* WHAT IS EXPECTED
Look through the entries below for the string "owner", and copy each line where it is found.

* LISTED ENTRIES
---+---
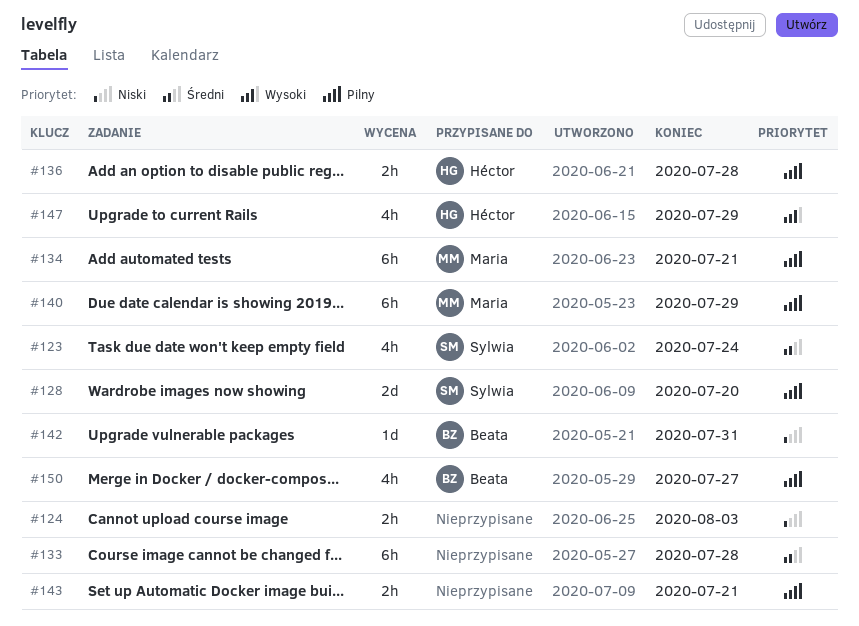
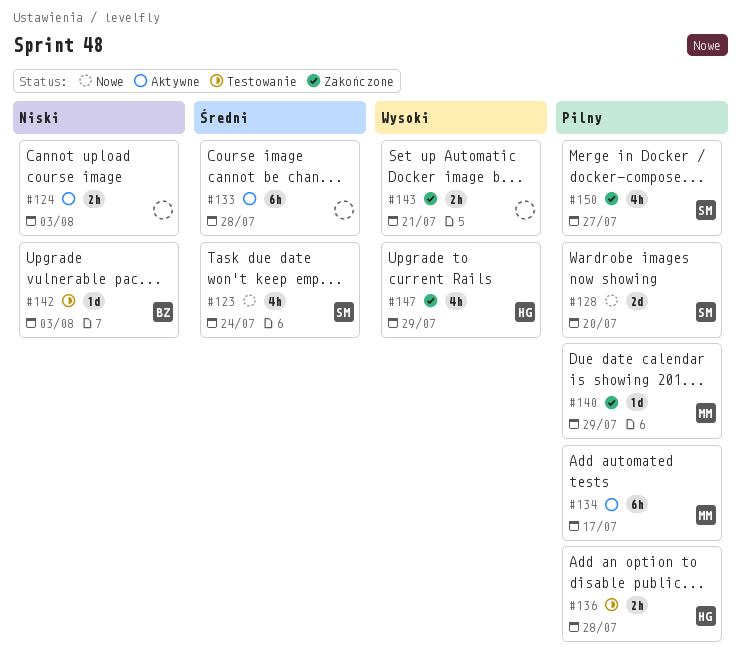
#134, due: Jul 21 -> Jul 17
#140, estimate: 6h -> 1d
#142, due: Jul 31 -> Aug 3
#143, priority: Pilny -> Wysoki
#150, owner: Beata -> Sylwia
---+---
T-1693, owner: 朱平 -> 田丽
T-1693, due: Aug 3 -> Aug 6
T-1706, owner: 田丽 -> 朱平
---+---
* TASK ANSWER
#150, owner: Beata -> Sylwia
T-1693, owner: 朱平 -> 田丽
T-1706, owner: 田丽 -> 朱平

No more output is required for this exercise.